I am holding a number of public meetings or roundtable discussions with constituents in the coming weeks. This Friday 19 February the Wiltshire Climate Summit, which I have organised with the support of the council and my fellow county MPs, will explore the options before us we approach the great global climate change jamboree, COP26, hosted by the UK in Glasgow in November. I am glad that Andrew Griffiths MP (the Prime Minister’s envoy to business for the net zero target), Minette Batters of the NFU and my predecessor as MP, and former President of COP26 Claire Perry O’Neill, will be joining the online summit. Do sign up to take part here.
Other meetings coming up will be around local broadband coverage, early years provision, and the Miliary Covenant and veterans. Do let me know if you would like to take part in any of these.
On 26 February I will be hosting an informal event for women in business in North Wiltshire and roundabout. Whether you’re an established business owner or have ideas about your own enterprise but aren’t sure where to start, the Make It Your Business Devizes session will offer guidance and peer support. Do sign up here.
Did you see the news that the bluestones at Stonehenge may have been second-hand? We know they come from Wales, but now it appears they were already been in use as a stone circle there before being shipped to Wiltshire. This adds another layer to the eternal question about Stonehenge: why on earth did they do that?

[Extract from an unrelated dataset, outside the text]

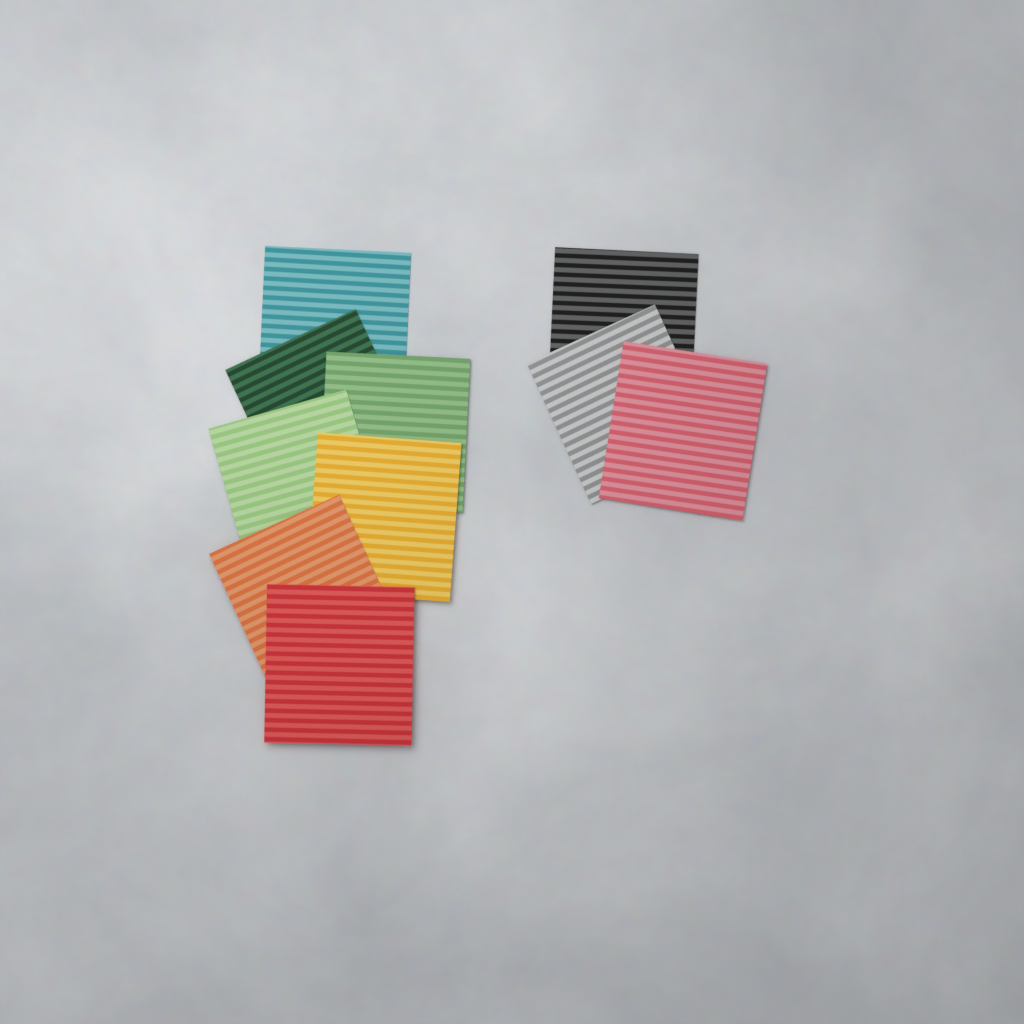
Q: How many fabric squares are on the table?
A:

As my prehistory guru Tim Daw ponders, is Stonehenge in fact plunder, a trophy of conquest? In which case are the modern druids worshipping at a shrine to neolithic imperialism? Or was it a case of ancient Welsh migrants bringing their bluestones with them when they came to settle on our windy plain? Who knows? And in a sense, who cares? The main stones of Stonehenge, the big ‘uns in the outer circle, come from closer by - the West Woods at Lockeridge, near Marlborough. I don’t think they were upright there, but dug from the ground and dragged 25 miles south to stand in enigmatic majesty facing the midsummer sunrise.